Task requirements:
Rewrite the data from the line with "What is the greatest value displayed?" up to and including the line with "Does the chart have visible grid lines?" as a numbered list, skipping blank lines. Leave the pictures out of the answer.

Information supplied:
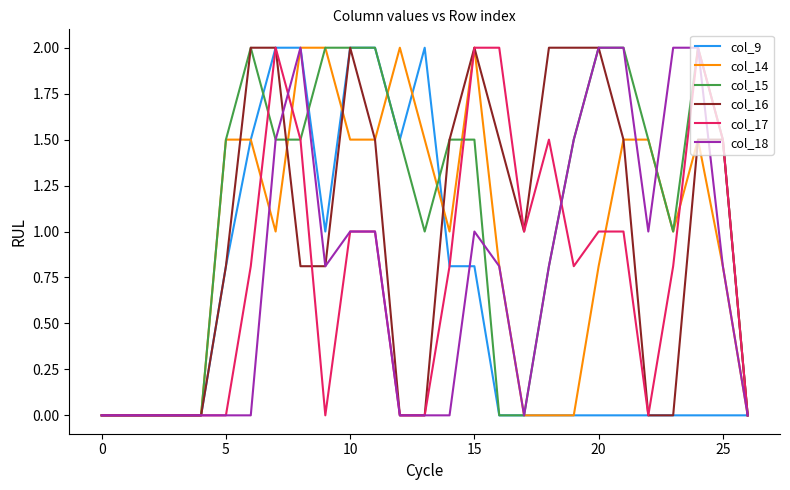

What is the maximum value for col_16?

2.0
* * *
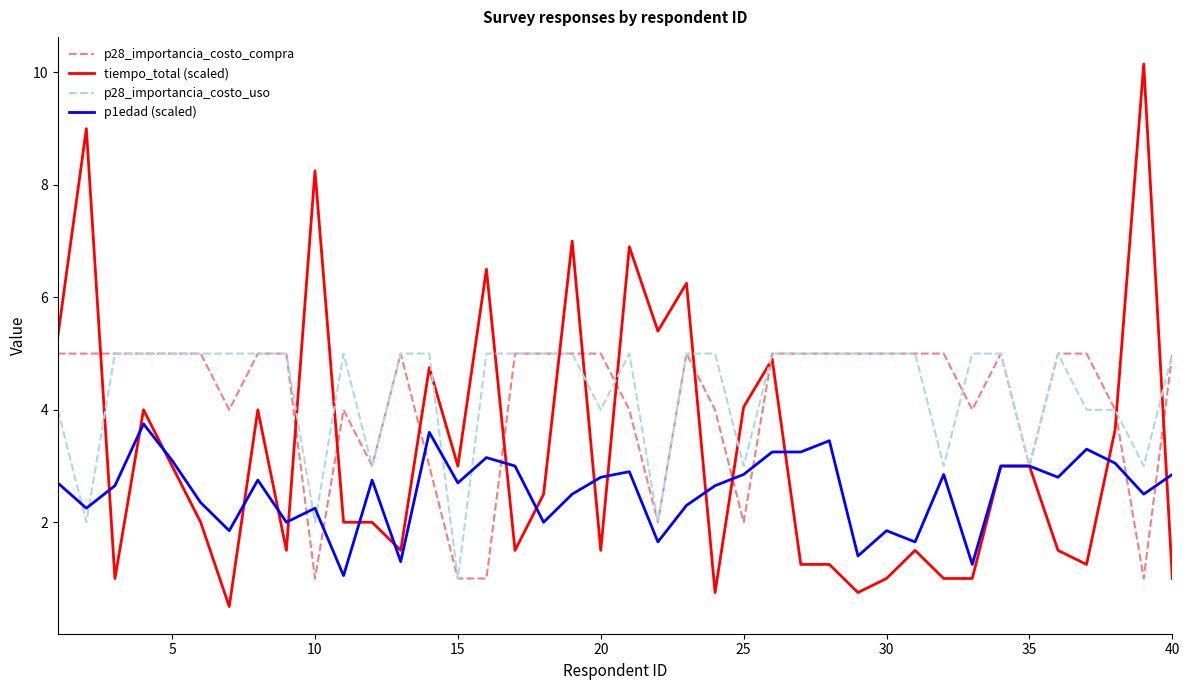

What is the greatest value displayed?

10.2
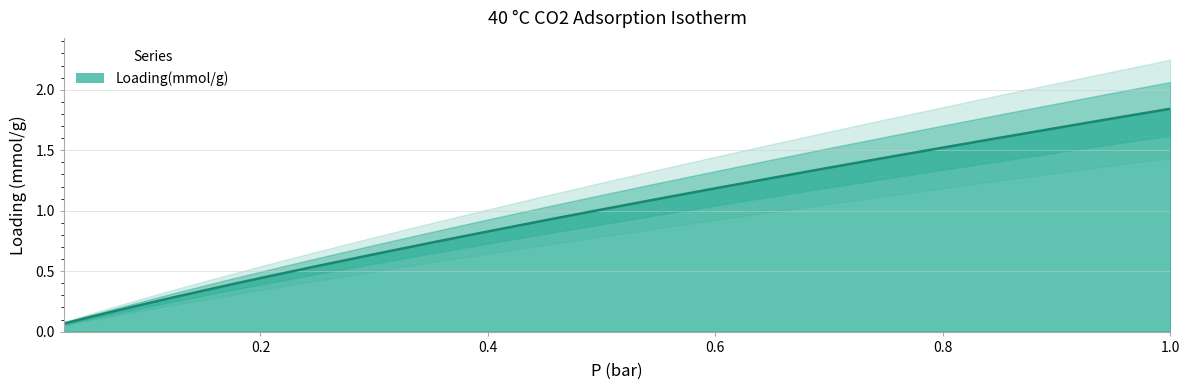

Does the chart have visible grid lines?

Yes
* * *
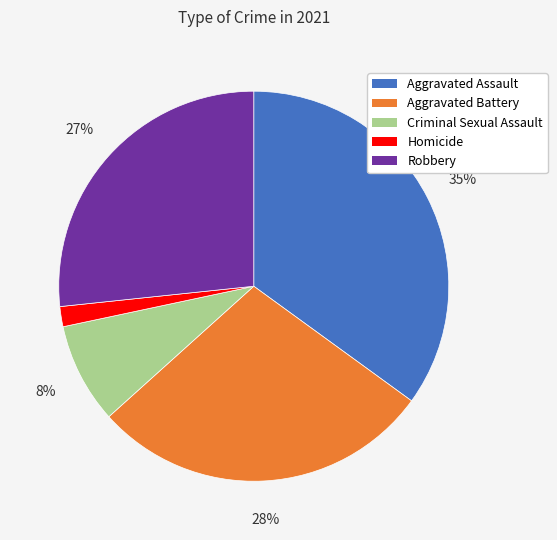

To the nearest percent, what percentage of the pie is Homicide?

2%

Exercise output:
1. What is the greatest value displayed?
2. 10.2
3. Does the chart have visible grid lines?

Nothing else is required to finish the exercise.